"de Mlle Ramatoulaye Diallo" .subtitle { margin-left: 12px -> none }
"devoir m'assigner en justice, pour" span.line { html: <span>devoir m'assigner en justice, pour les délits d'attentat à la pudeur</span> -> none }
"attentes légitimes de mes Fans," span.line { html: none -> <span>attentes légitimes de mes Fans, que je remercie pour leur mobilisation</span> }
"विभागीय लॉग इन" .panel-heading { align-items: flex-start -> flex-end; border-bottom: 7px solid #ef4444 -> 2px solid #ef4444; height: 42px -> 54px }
==
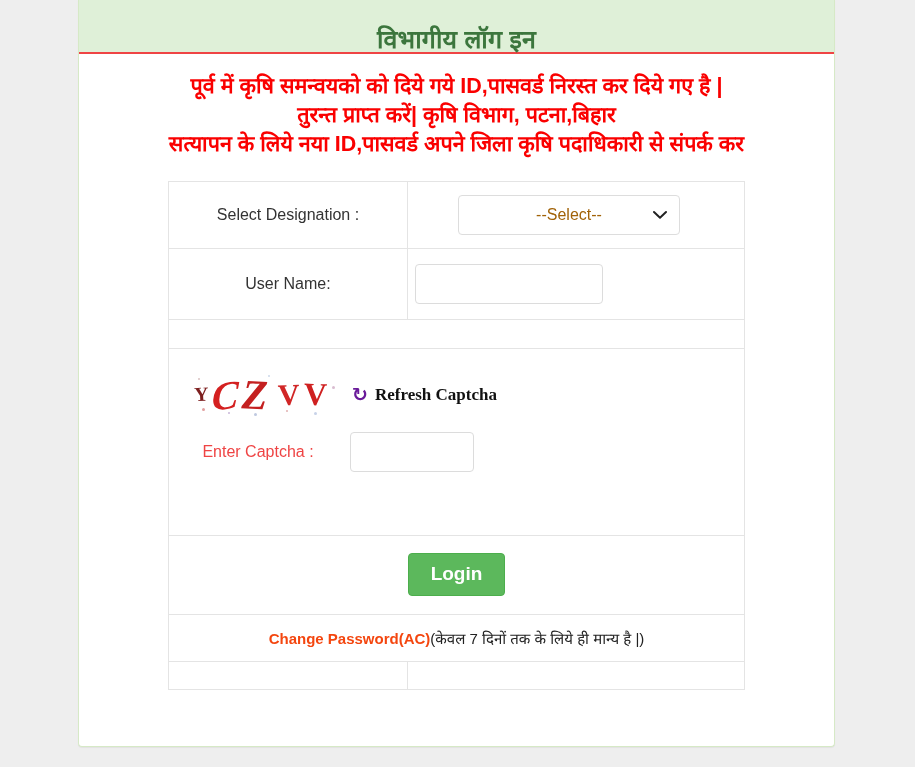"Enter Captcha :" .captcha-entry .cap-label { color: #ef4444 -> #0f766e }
* * *
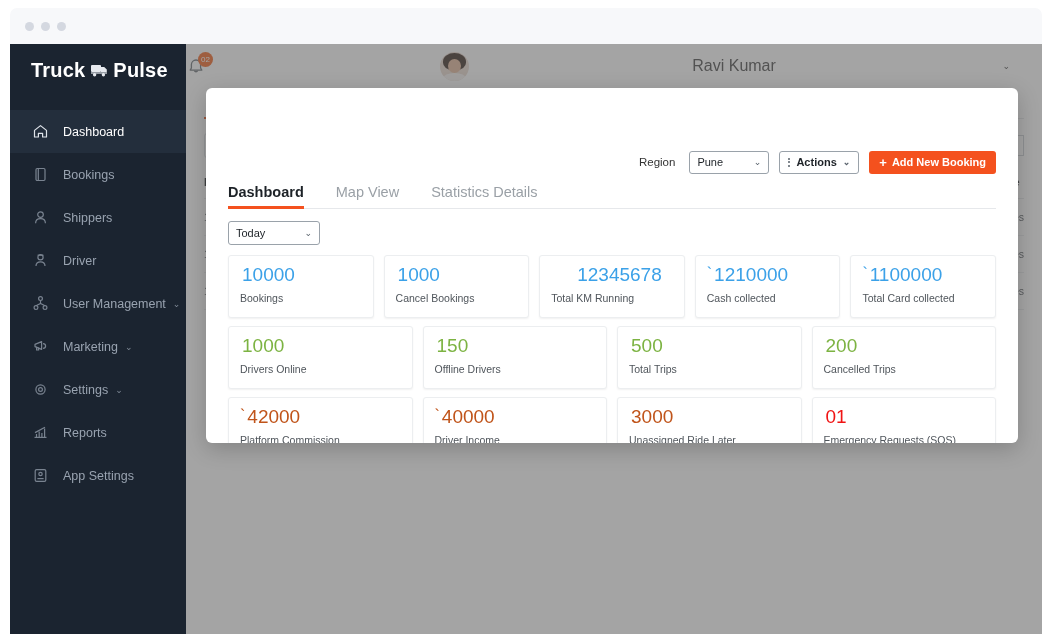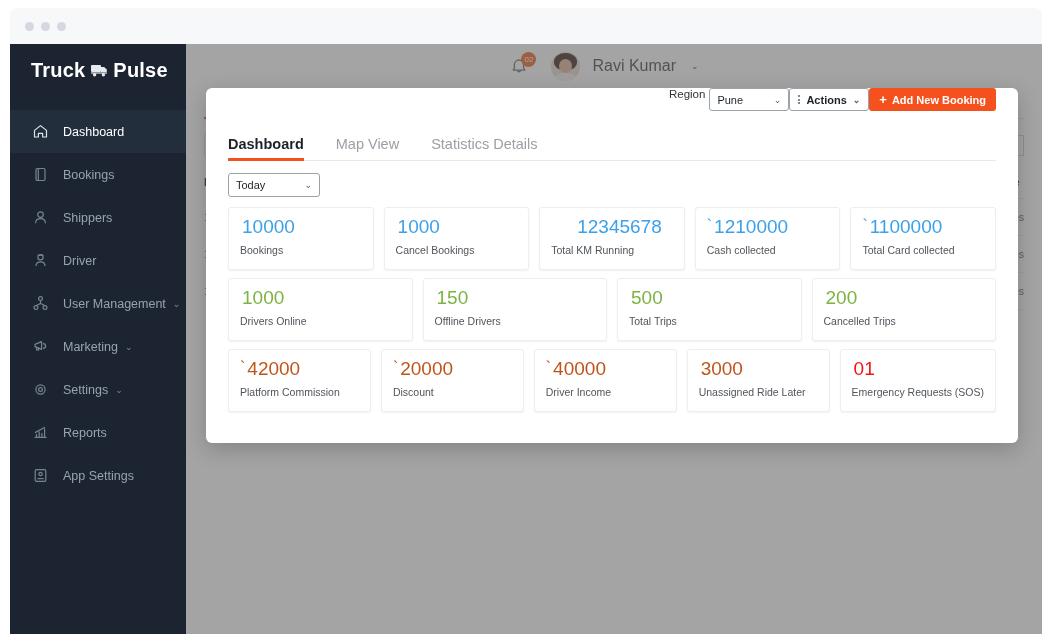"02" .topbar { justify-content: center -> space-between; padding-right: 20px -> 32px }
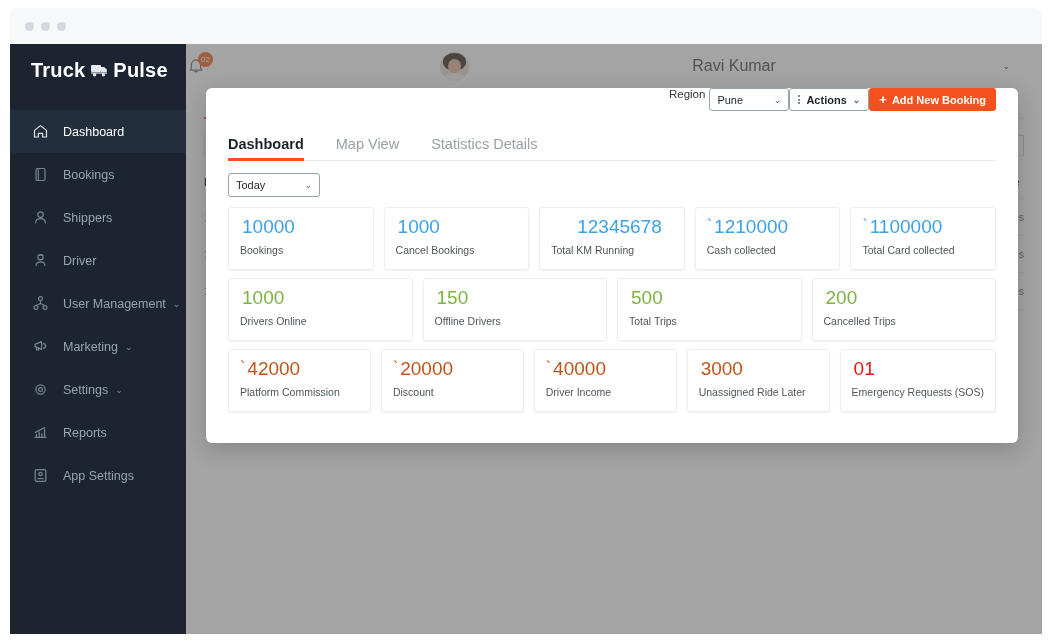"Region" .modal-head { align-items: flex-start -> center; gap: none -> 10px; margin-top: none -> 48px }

**WORK TO BE COMPLETED**
Lines that hold the word "pour" are the ones to copy from the entries above.

**COMPLETED EXERCISE**
"devoir m'assigner en justice, pour" span.line { html: <span>devoir m'assigner en justice, pour les délits d'attentat à la pudeur</span> -> none }
"attentes légitimes de mes Fans," span.line { html: none -> <span>attentes légitimes de mes Fans, que je remercie pour leur mobilisation</span> }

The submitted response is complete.